Üç gün önce, yine sabah erkenden yollara düştük. Bizden başka üç kız var, onlar da aynı yöne gidiyor. Şehrin zenginlerinin ve doğal olarak beyazların oturduğu mahallesinde bulunan bir backpackers’dan iki yolcu daha aldık. İyi ki burada kalmamışız, buradan şehre inmek bir sorun, plaja gitmek için ise bir minibüs organize ediyorlar. Şehir dışında bir backpackers’dan ise Matt’i aldık ve yola çıktık.
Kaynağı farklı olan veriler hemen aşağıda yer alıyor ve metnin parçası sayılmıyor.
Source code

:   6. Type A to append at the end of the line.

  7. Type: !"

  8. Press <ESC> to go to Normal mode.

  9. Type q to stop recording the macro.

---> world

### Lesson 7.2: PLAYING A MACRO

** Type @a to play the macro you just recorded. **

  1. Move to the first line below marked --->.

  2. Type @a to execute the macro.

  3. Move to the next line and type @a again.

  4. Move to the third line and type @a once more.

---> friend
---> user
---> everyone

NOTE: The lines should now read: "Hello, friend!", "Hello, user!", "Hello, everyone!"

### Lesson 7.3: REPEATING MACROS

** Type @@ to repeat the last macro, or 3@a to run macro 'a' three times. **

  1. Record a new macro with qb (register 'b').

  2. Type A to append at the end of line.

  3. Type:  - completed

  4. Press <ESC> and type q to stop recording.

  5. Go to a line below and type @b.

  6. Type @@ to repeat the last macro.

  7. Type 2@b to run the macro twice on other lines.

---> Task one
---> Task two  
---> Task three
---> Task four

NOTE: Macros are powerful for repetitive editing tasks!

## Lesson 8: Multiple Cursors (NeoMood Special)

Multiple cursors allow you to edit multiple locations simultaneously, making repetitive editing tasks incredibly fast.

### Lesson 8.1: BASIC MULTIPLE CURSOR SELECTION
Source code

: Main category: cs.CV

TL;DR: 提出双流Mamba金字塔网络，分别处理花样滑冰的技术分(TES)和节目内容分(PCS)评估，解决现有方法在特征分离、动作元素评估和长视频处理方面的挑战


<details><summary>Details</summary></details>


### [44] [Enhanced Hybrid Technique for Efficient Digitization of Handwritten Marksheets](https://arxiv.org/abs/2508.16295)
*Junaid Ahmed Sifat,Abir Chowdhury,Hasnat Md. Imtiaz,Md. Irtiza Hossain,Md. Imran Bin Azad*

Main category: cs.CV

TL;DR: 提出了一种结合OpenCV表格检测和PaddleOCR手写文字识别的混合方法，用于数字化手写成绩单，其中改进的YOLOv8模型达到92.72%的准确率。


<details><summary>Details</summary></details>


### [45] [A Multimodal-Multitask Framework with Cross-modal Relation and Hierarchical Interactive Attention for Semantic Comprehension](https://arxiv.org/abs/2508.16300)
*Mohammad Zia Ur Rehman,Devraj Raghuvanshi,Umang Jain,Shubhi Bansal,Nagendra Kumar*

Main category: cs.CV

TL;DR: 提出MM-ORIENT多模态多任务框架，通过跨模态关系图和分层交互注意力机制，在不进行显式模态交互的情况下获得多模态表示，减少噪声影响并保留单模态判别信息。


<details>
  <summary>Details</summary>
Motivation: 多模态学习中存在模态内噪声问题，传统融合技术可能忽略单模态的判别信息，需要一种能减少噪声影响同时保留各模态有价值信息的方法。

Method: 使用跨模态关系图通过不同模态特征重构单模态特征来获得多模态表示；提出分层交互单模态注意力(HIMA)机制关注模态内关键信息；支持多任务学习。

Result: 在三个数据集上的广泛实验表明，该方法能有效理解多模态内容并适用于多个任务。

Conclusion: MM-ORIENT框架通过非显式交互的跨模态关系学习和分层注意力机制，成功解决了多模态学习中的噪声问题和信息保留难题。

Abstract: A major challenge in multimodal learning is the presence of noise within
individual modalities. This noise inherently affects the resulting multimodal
Öğlen vakti St. Lucia’ya vardık. Yolda inen iki kişi hariç üç kızlar, Matt ve biz Bib Backpackers’da kalacağız, sanırım başka opsiyon da yok. Hosteli dışarıdan görünce, herkes bir “acaba” dedi. Minibüsten inerken, buraya Durban’ı atladığı için bizden önce gelen Consuela’yı gördük. Velhasıl biz inip o binerken “süper bir yer” dedi, rahatladık. Kapıdan girince de epey haklı olduğunu anladık. Burası bahçe etrafında ufak kulübelerden oluşuyor, altyapı yönünden biraz zayıf olmasına rağmen, fiyat/hizmet açısından en hoşumuza giden yer oldu.
Ormanda gezinti
Yerleşir yerleşmez rehber Daryn bizi karşıladı, safari ciple çevreyi gezdireceğini söyledi. Asıl amacı bazı ekstra turları satmak olsa da, bedava çevreyi gezdik. Hippo ve timsahları, plajı gördük. St. Lucia’da tüm Güney Afrika’daki timsahların yüzde altmışı mı ne varmış. Rehber Daryn, bu göl bölgesinde yüzmememiz için bizi uyardı, zaten uyarmasa da kimse yanaşmazdı. İleri de kumsalın öbür yanında, denizde yüzülüyor, o da köpekbalıklarına dikkat etmek şartıyla, yani fazla açılmadan. Gezi sonunda herkes ertesi gün için tekne turuna ikna oldu, fiyatı ucuz sayılır, 130 rand. Hippoları ve timsahları daha yakından göreceğiz.
Buranın bir diğer güzelliği, akşama bedava güveç vardı ve son günlerde yediğimiz en lezzetli yemeklerden biri idi. İnternet de diğer yerlere göre daha ucuz, ilk günden sevdik Bib’s backpackers’ı.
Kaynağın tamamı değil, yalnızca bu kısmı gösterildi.